The round also saw participation from Seedcamp, Frst, No Labels Ventures, and Entrepreneurs First, along with backing from Digital Surgery Founder Jean Nehme, Color Health CEO Othman Laraki, Meta Board Member Charlie Songhurst, and a group of surgeons and healthcare operators.

Founded in 2025 by Ines Iraki, Johann Diep, and Eric Vibert, M.D., Ph.D., Uncovr develops an AI system that analyzes surgical videos to generate operative reports and procedural coding directly from operating room workflows. The company says the approach reduces reliance on manual post-procedure documentation.

According to the company, its platform is currently deployed across leading hospitals in the United States and Europe, covering more than 400 operating rooms.

Unlike ambient scribing tools that require post-care dictation, Uncovr focuses on surgical video as the primary source of clinical truth. The company says this enables more complete operative notes and improved coding accuracy.
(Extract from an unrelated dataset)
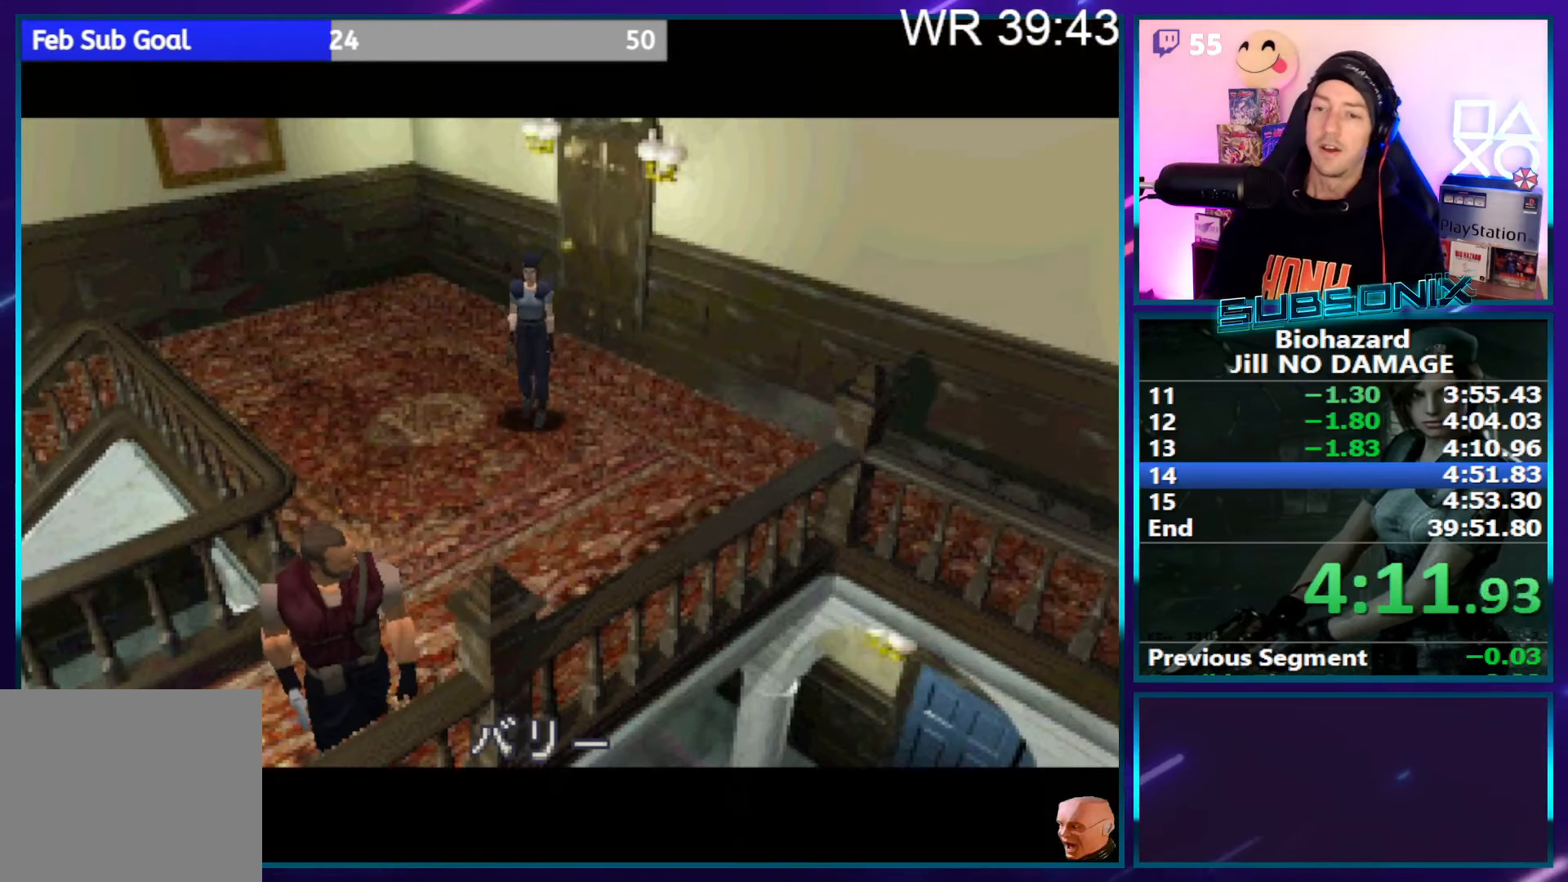
{"buttons": ["DPAD_UP"], "right_stick": "center", "events": [[67, "CROSS", "up"], [100, "SQUARE", "up"]]}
In a statement, Index Ventures partner Martin Mignot noted that the startup has achieved early adoption in complex clinical environments and is rapidly scaling its operational footprint. He added that structuring operating room activity also contributes to building a high-value dataset for surgical AI development.

Uncovr also shared early real-world analysis based on deployed cases, reporting that 16% of procedures had missed billable steps, contributing to an estimated 10% reimbursement gap linked to documentation deficiencies not captured in standard human review processes.

The company said the new funding will be used to expand its engineering team, particularly hiring machine learning and forward-deployed engineers, while scaling deployments across additional hospital systems.

Iraki stated that the team operates from offices in New York and Paris and includes professionals from institutions such as Mayo Clinic, ETH Zurich, Polytechnique, and Nabla.